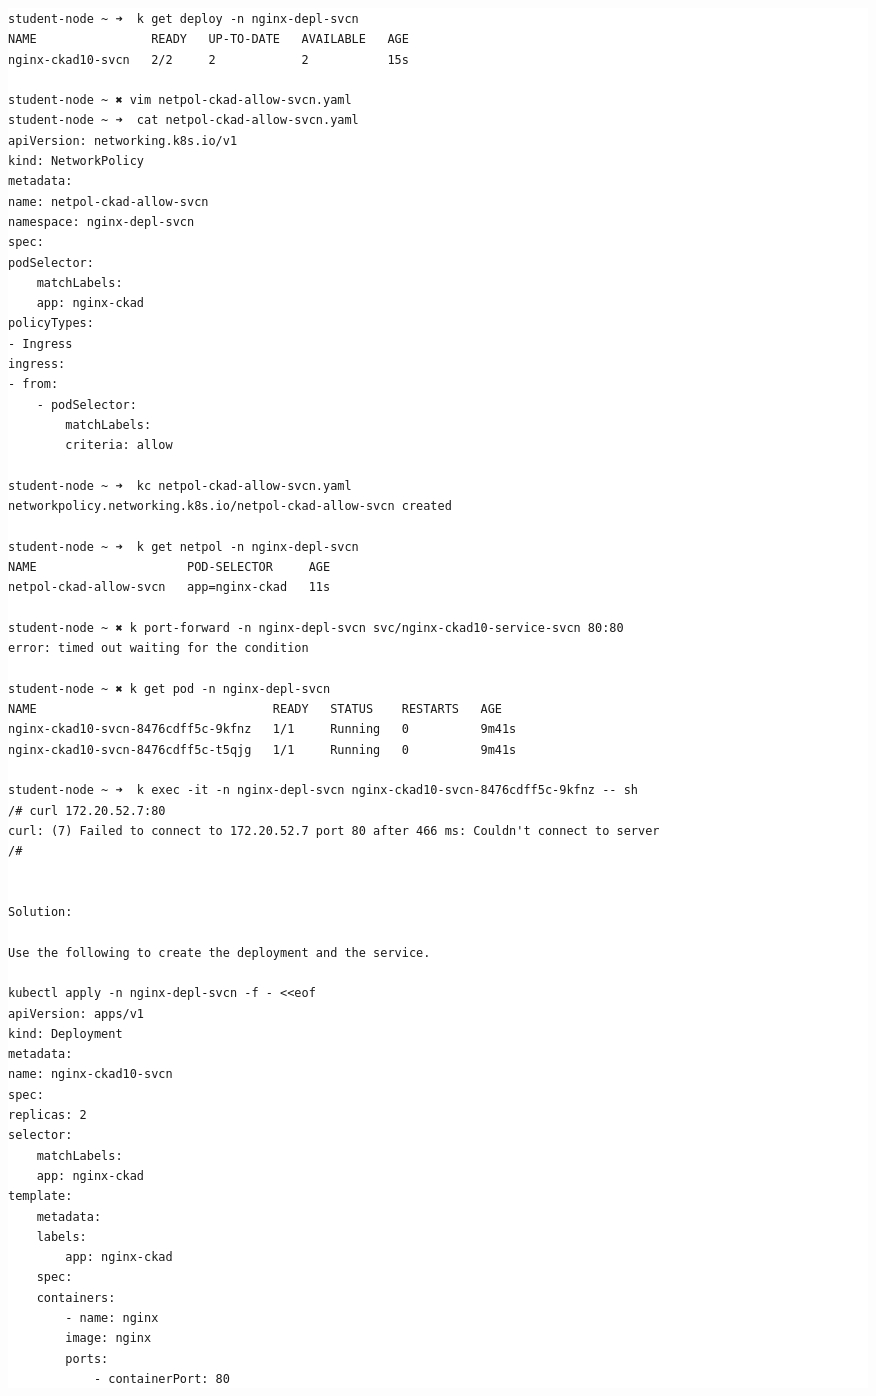     student-node ~ ➜  k get deploy -n nginx-depl-svcn 
    NAME                READY   UP-TO-DATE   AVAILABLE   AGE
    nginx-ckad10-svcn   2/2     2            2           15s

    student-node ~ ✖ vim netpol-ckad-allow-svcn.yaml
    student-node ~ ➜  cat netpol-ckad-allow-svcn.yaml
    apiVersion: networking.k8s.io/v1
    kind: NetworkPolicy
    metadata:
    name: netpol-ckad-allow-svcn
    namespace: nginx-depl-svcn
    spec:
    podSelector:
        matchLabels:
        app: nginx-ckad    
    policyTypes:
    - Ingress
    ingress:
    - from:
        - podSelector:
            matchLabels:
            criteria: allow

    student-node ~ ➜  kc netpol-ckad-allow-svcn.yaml
    networkpolicy.networking.k8s.io/netpol-ckad-allow-svcn created

    student-node ~ ➜  k get netpol -n nginx-depl-svcn 
    NAME                     POD-SELECTOR     AGE
    netpol-ckad-allow-svcn   app=nginx-ckad   11s

    student-node ~ ✖ k port-forward -n nginx-depl-svcn svc/nginx-ckad10-service-svcn 80:80
    error: timed out waiting for the condition

    student-node ~ ✖ k get pod -n nginx-depl-svcn 
    NAME                                 READY   STATUS    RESTARTS   AGE
    nginx-ckad10-svcn-8476cdff5c-9kfnz   1/1     Running   0          9m41s
    nginx-ckad10-svcn-8476cdff5c-t5qjg   1/1     Running   0          9m41s

    student-node ~ ➜  k exec -it -n nginx-depl-svcn nginx-ckad10-svcn-8476cdff5c-9kfnz -- sh
    /# curl 172.20.52.7:80
    curl: (7) Failed to connect to 172.20.52.7 port 80 after 466 ms: Couldn't connect to server
    /#


    Solution:

    Use the following to create the deployment and the service.

    kubectl apply -n nginx-depl-svcn -f - <<eof
    apiVersion: apps/v1
    kind: Deployment
    metadata:
    name: nginx-ckad10-svcn
    spec:
    replicas: 2
    selector:
        matchLabels:
        app: nginx-ckad
    template:
        metadata:
        labels:
            app: nginx-ckad
        spec:
        containers:
            - name: nginx
            image: nginx
            ports:
                - containerPort: 80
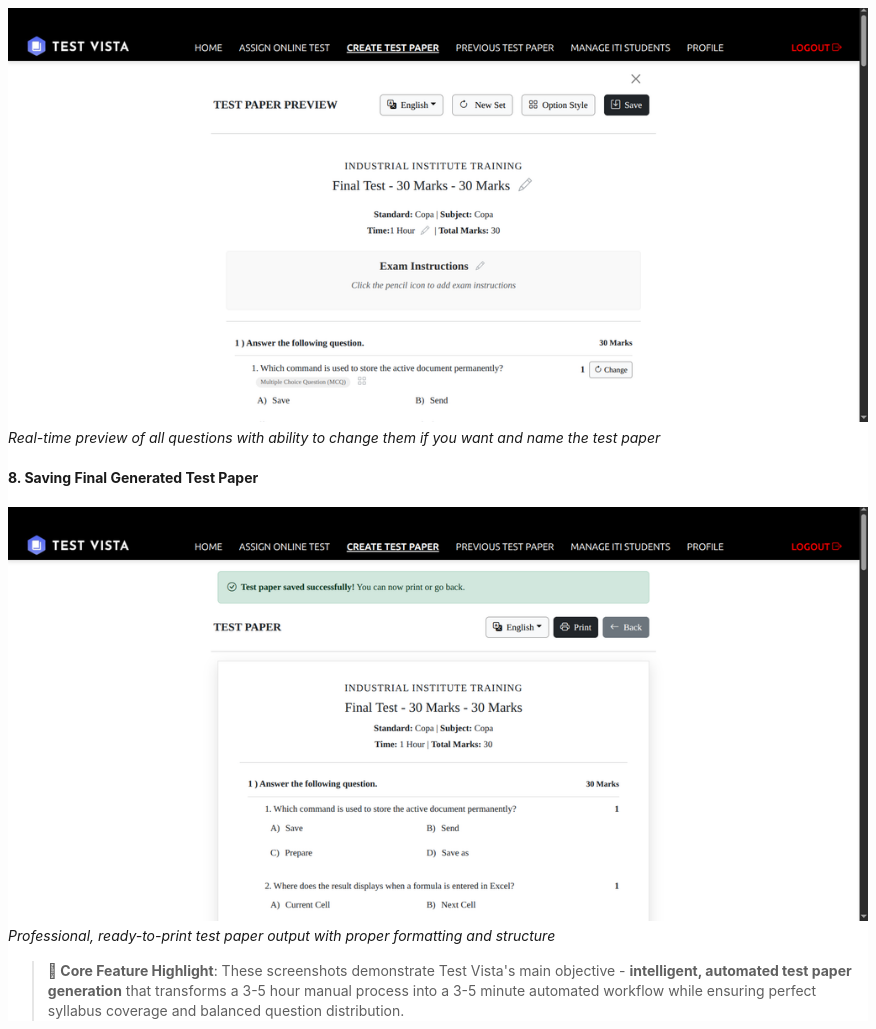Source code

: ![Test Paper Preview](frontend/screenshots/7-test-generation.png)
*Real-time preview of all questions with ability to change them if you want and name the test paper*

#### 8. Saving Final Generated Test Paper
![Saving Final Generated Test Paper](frontend/screenshots/8-final-test-paper.png)
*Professional, ready-to-print test paper output with proper formatting and structure*

> **🎯 Core Feature Highlight**: These screenshots demonstrate Test Vista's main objective - **intelligent, automated test paper generation** that transforms a 3-5 hour manual process into a 3-5 minute automated workflow while ensuring perfect syllabus coverage and balanced question distribution.
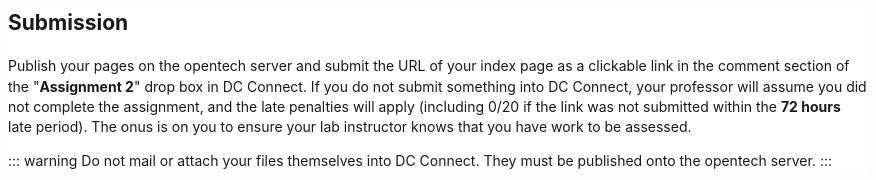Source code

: </tr>
</table>

## Submission

Publish your pages on the opentech server and submit the URL of your index page as a clickable link in the comment section of the "**Assignment 2**" drop box in DC Connect. If you do not submit something into DC Connect, your professor will assume you did not complete the assignment, and the late penalties will apply (including 0/20 if the link was not submitted within the **72 hours** late period). The onus is on you to ensure your lab instructor knows that you have work to be assessed.

::: warning
Do not mail or attach your files themselves into DC Connect. They must be published onto the opentech server.
:::
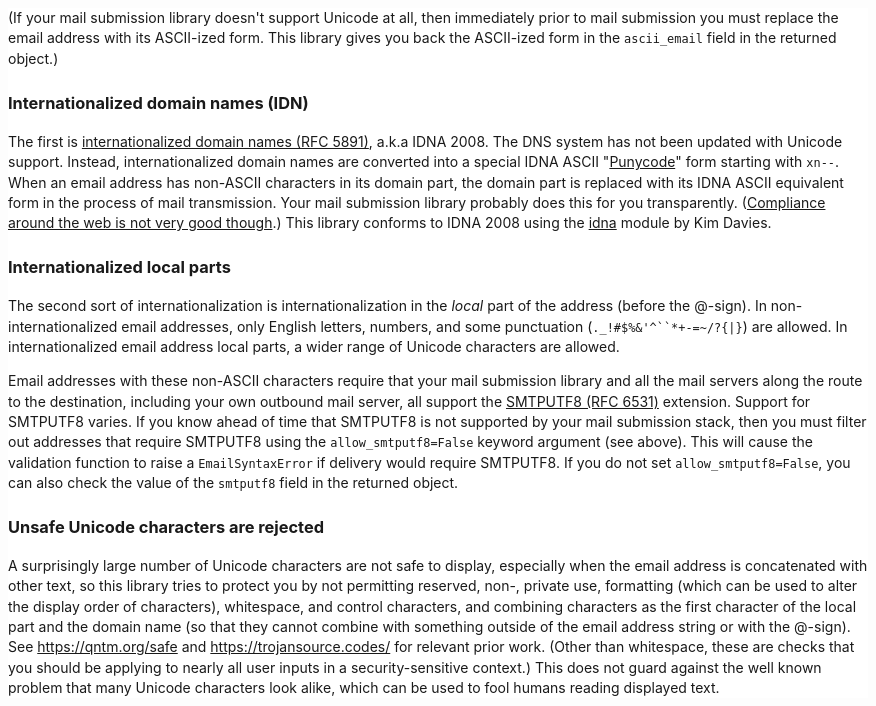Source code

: (If your mail submission library doesn't support Unicode at all, then
immediately prior to mail submission you must replace the email address with
its ASCII-ized form. This library gives you back the ASCII-ized form in the
`ascii_email` field in the returned object.)

### Internationalized domain names (IDN)

The first is [internationalized domain names (RFC
5891)](https://tools.ietf.org/html/rfc5891), a.k.a IDNA 2008. The DNS
system has not been updated with Unicode support. Instead, internationalized
domain names are converted into a special IDNA ASCII "[Punycode](https://www.rfc-editor.org/rfc/rfc3492.txt)"
form starting with `xn--`. When an email address has non-ASCII
characters in its domain part, the domain part is replaced with its IDNA
ASCII equivalent form in the process of mail transmission. Your mail
submission library probably does this for you transparently. ([Compliance
around the web is not very good though](http://archives.miloush.net/michkap/archive/2012/02/27/10273315.html).) This library conforms to IDNA 2008
using the [idna](https://github.com/kjd/idna) module by Kim Davies.

### Internationalized local parts

The second sort of internationalization is internationalization in the
*local* part of the address (before the @-sign). In non-internationalized
email addresses, only English letters, numbers, and some punctuation
(`._!#$%&'^``*+-=~/?{|}`) are allowed. In internationalized email address
local parts, a wider range of Unicode characters are allowed.

Email addresses with these non-ASCII characters require that your mail
submission library and all the mail servers along the route to the destination,
including your own outbound mail server, all support the
[SMTPUTF8 (RFC 6531)](https://tools.ietf.org/html/rfc6531) extension.
Support for SMTPUTF8 varies. If you know ahead of time that SMTPUTF8 is not
supported by your mail submission stack, then you must filter out addresses that
require SMTPUTF8 using the `allow_smtputf8=False` keyword argument (see above).
This will cause the validation function to raise a `EmailSyntaxError` if
delivery would require SMTPUTF8. If you do not set `allow_smtputf8=False`,
you can also check the value of the `smtputf8` field in the returned object.

### Unsafe Unicode characters are rejected

A surprisingly large number of Unicode characters are not safe to display,
especially when the email address is concatenated with other text, so this
library tries to protect you by not permitting reserved, non-, private use,
formatting (which can be used to alter the display order of characters),
whitespace, and control characters, and combining characters
as the first character of the local part and the domain name (so that they
cannot combine with something outside of the email address string or with
the @-sign). See https://qntm.org/safe and https://trojansource.codes/
for relevant prior work. (Other than whitespace, these are checks that
you should be applying to nearly all user inputs in a security-sensitive
context.) This does not guard against the well known problem that many
Unicode characters look alike, which can be used to fool humans reading
displayed text.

• What the exercise asks:
Please convert the lines of the records from the line with "## Submission" to the line with "Publish your pages", both included, into a Markdown table with the columns "Row" and "Text". Number each line in "Row" and leave out blank lines.

• Answer space:
| Row | Text |
|---|---|
| 1 | ## Submission |
| 2 | Publish your pages on the opentech server and submit the URL of your index page as a clickable link in the comment section of the "**Assignment 2**" drop box in DC Connect. If you do not submit something into DC Connect, your professor will assume you did not complete the assignment, and the late penalties will apply (including 0/20 if the link was not submitted within the **72 hours** late period). The onus is on you to ensure your lab instructor knows that you have work to be assessed. |